Dot blot enzyme-linked immunosorbent assay for monitoring the fate of insecticidal toxins from Bt in soil
Authors: Tapp, H., Stotzky, G.
Journal, Volume, Year: Applied and Environmental Microbiology, volume 61(2):602-609, 1995
Toxins from Bt kurstaki and tenebrionis were isolated and antibodies against each toxin were prepared. An assay using dot-blot procedures was developed. Samples were prepared by adding the toxins to clay, soil, or clay-amended soil. Soils were incubated for different amounts of time, followed by fractionation of the soil into clay, silt, and sand. Qualitative determination of toxin was accomplished by spotting soil or clay onto a protein-binding PVDF membrane. The membrane was developed by ELISA, ending in a darkened spot on the membrane if the toxin was present.

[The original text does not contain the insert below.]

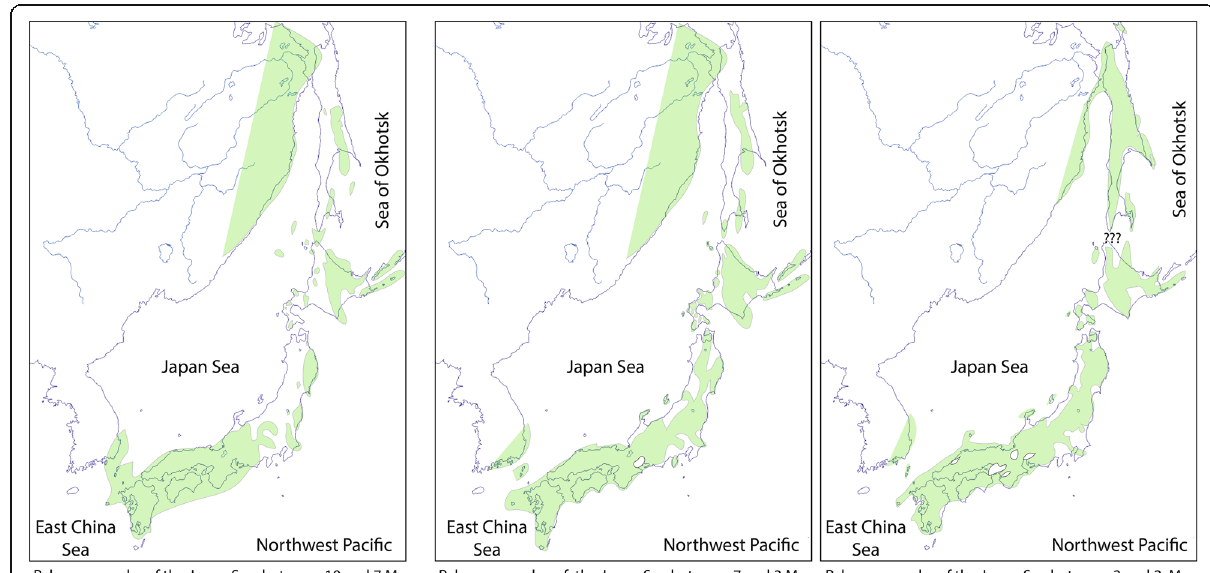
Fig. 2 Evolution of the Japan Sea since 10.5 Ma and its paleomaps (based on Fukusawa 1988; Fujii et al. 1992; Iijima and Tada 1990; Sato 1994; Kano et al. 1991; Kharakhinov 2010; Kobayashi and Tateishi 1992; Kosaka et al. 1992; Sagayama, 2002; Yahata 2002; Yoshida et al. 2013). The base lines of the coasts and hydrography came from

Lower detection limits were approximately 3 ng regardless of the matrix (bound to soil, clay, or free). Quantitative data was not possible due to dislodging of particles from the membrane during ELISA. Toxins were more likely to be detected in the clay fraction of soils as compared to sand or silt. Incubation of soils in nonsterile conditions indicated that toxins bound to clay degraded slowly and were still detectable after 40 days. Insect bioassays were more sensitive than the dot-blot assay.
This method is fast, fairly sensitive, and low cost. However, the insect bioassays are more sensitive. This test is only qualitative or at best semi-quantitative.